The Estrella Valley is an inter-mountain valley, bordered by the foothills of the Row of Matama and the Talamanca mountain range, with a declining slope towards the coast of Cahuita. To its south you find the extensive fluvial valley of the Sixaola River, where the rivers Telire, Coen, Lari, Uren and Yorkin converge. This area is known as Talamanca valley or Baja Talamanca, a flat area surrounded by hills with lush vegetation.
The Atlantic coast is characterized for being straight, with a length of 212 km., which runs from Punta Castilla, at the mouth of San Juan River to the Sixaola River. The north coast has sandy beaches and estuaries, the central sector consists of rocky outcrops of coral origin with some sandy beaches, and in the South Caribbean you find beaches protected by coral reefs, habitats for a rich diversity of marine species.
HYDROGRAPHIC BASIN
The slope of the Caribbean has a complex watershed network, long and wide rivers descending from the mountains to the Caribbean with quite a flow due to frequent rains, traversing in its inferior course extensive plains where there are frequent changes in courses, forming meanders and canals that intercommunicate the rivers.
Among the major rivers of the Atlantic side we find the San Juan River, which marks the international border with Nicaragua and distributes its water to the Colorado River, receiving waters of the Sarapiqui River and the Tortuguero River forming a canal network, navigable lagoons and picturesque flood plains.
The rivers that descend from the Central mountain range towards the northern lowlands form one of the most extensive river networks in the country. The River Reventazon shares its waters with the Parismina, the river Pacuare and the Matina and Chirripo rivers. South of Limon you have the rivers Estrella and Banano that originate in the Matama row and the Sixaola River collecting the waters that come down the Talamancan Valley being a natural border with Panama.
CLIMATE
The essential components to determine the weather are temperature and humidity, which vary depending on solar radiation, atmospheric pressure, wind, humidity and precipitation, which can be modified by other characteristics such as vegetation, topography or proximity of water bodies.

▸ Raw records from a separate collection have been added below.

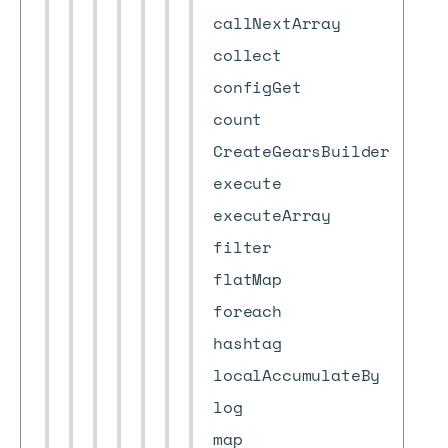
callNextArray
collect
configGet
count
CreateGearsBuilder
execute
executeArray
filter
flatMap
foreach
hashtag
localAccumulateBy
log
map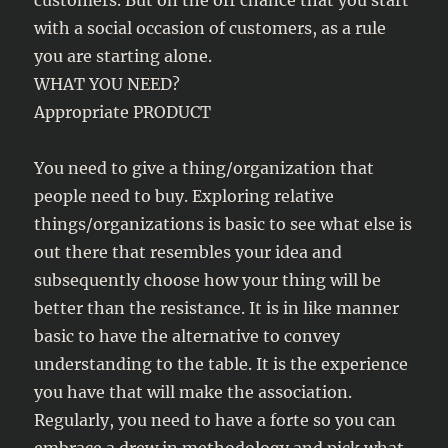
customers. But on the off chance that you start
with a social occasion of customers, as a rule
you are starting alone.
WHAT YOU NEED?
Appropriate PRODUCT
You need to give a thing/organization that
people need to buy. Exploring relative
things/organizations is basic to see what else is
out there that resembles your idea and
subsequently choose how your thing will be
better than the resistance. It is in like manner
basic to have the alternative to convey
understanding to the table. It is the experience
you have that will make the association.
Regularly, you need to have a forte so you can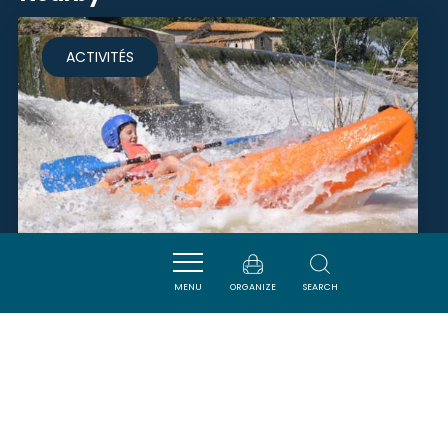
ACTIVITÉS
MENU
ORGANIZE
SEARCH
EAURIZON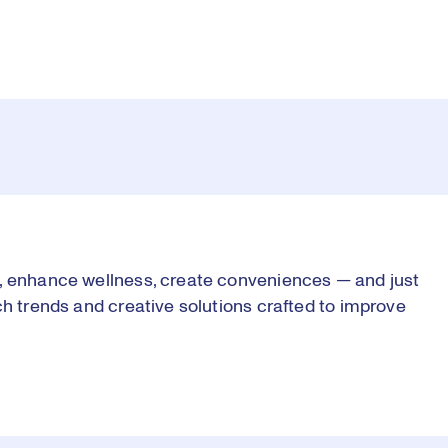
s, enhance wellness, create conveniences — and just
ch trends and creative solutions crafted to improve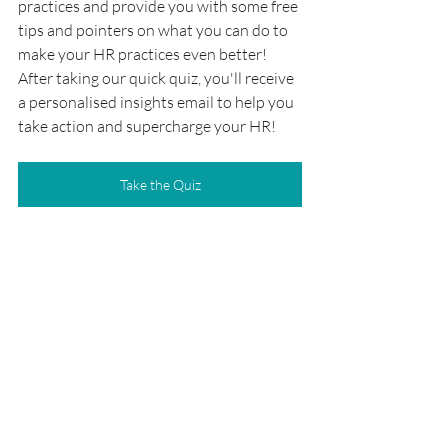
practices and provide you with some free 
tips and pointers on what you can do to 
make your HR practices even better! 
After taking our quick quiz, you'll receive 
a personalised insights email to help you 
take action and supercharge your HR!
Take the Quiz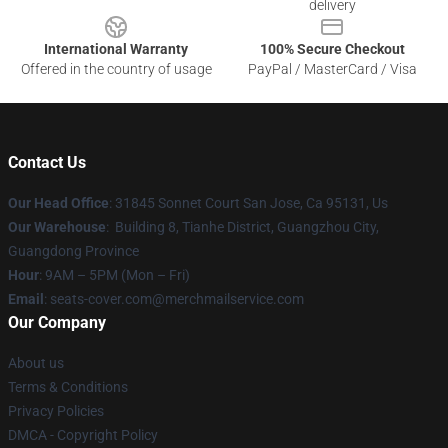
delivery
International Warranty
100% Secure Checkout
Offered in the country of usage
PayPal / MasterCard / Visa
Contact Us
Our Head Office
: 31845 Sonnet Court San Jose, Ca 95131, Us
Our Warehouse
: Building 8, Tianhe District, Guangzhou City,
Guangdong Province
Hour
: 9AM – 5PM (Mon – Fri)
Email
: seats-cover.com@merchmailservice.com
Our Company
About us
Terms & Conditions
Privacy Policies
DMCA - Copyright Policy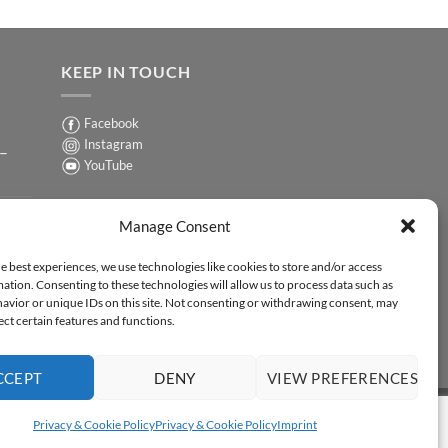
KEEP IN TOUCH
Facebook
Instagram
 –
YouTube
Sign up for our Newsletter
ER
Manage Consent
y-
e best experiences, we use technologies like cookies to store and/or access
ation. Consenting to these technologies will allow us to process data such as
ER
avior or unique IDs on this site. Not consenting or withdrawing consent, may
-
ect certain features and functions.
CCEPT
DENY
VIEW PREFERENCES
Y STATEMENT
Privacy & Cookie Policy
Privacy & Cookie Policy
Imprint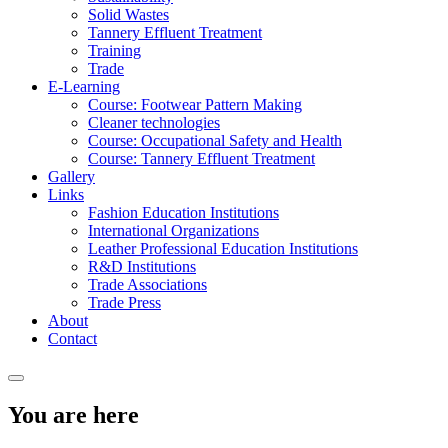
Solid Wastes
Tannery Effluent Treatment
Training
Trade
E-Learning
Course: Footwear Pattern Making
Cleaner technologies
Course: Occupational Safety and Health
Course: Tannery Effluent Treatment
Gallery
Links
Fashion Education Institutions
International Organizations
Leather Professional Education Institutions
R&D Institutions
Trade Associations
Trade Press
About
Contact
You are here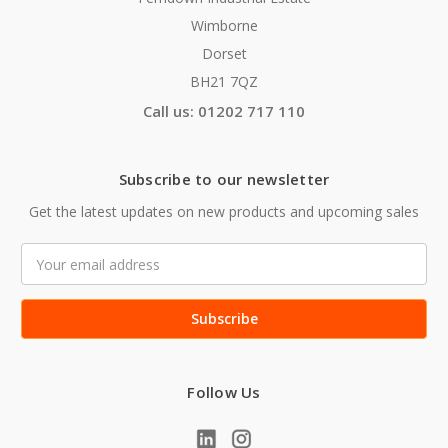
Wimborne
Dorset
BH21 7QZ
Call us: 01202 717 110
Subscribe to our newsletter
Get the latest updates on new products and upcoming sales
Email
Address
Follow Us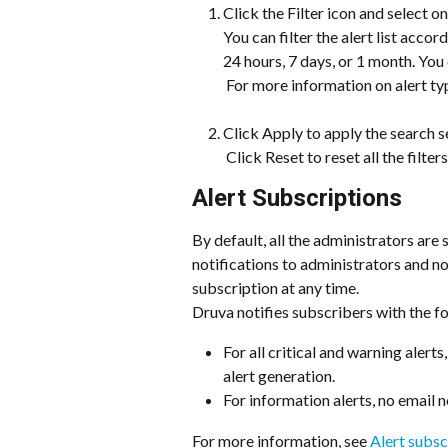
Click the Filter icon and select one
You can filter the alert list accor
24 hours, 7 days, or 1 month. You 
 For more information on alert ty
Click Apply to apply the search s
 ​Click Reset to reset all the filters
Alert Subscriptions
By default, all the administrators are 
notifications to administrators and n
subscription at any time.
Druva notifies subscribers with the fo
For all critical and warning alerts
alert generation.
For information alerts, no email n
For more information, see 
Alert subsc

Because of its tropical location the temperature in the Caribbean does not suffer drastic changes, while maintaining thermal stability throughout the year where if it presents important variations in temperature it is depending on the altitude range from sea level to over 3,000 m . On the coast, temperatures range between 28 ° and 37 ° C., in the lowlands it doesn´t descended from 20 ° C. and the maximum rarely exceeds 35 ° C., however in the higher altitudes of the Talamanca mountain range low temperatures throughout the year have an average of 10 ° C., which may even fall below 0 ° C. in the months of November and December.
The rainfall regime is marked by the influence of the northeast trade winds, cold air masses crossing the Gulf of Mexico or that come down from the U.S. east coast causing anticyclones, with cold humid winds that carry lots of rain to the coast and plains for periods up to 15 days. Other storms which last few days are called Tropical Waves, which are due to east winds that move high in the atmosphere and cause persistent rain.
In the Caribbean there are no dry areas and it also doesn’t have a dry season, although it presents a remarkable low rainfall during March-April and August to September, sometimes October, while in the mountains it rains all the year round without significant disruptions.
The climate classification is based mainly on two parameters, the average temperature and annual precipitation. It is also important to indicate the presence or absence of dry season. It is tropical if it has a dry season and equatorial if it has not. So based on these three factors we can speak of a Very Hot Humid Equatorial climate in the plains of the Caribbean. In the highlands there are however very wet and cold rain regimes, where humidity is considered as the form of water vapor in the air.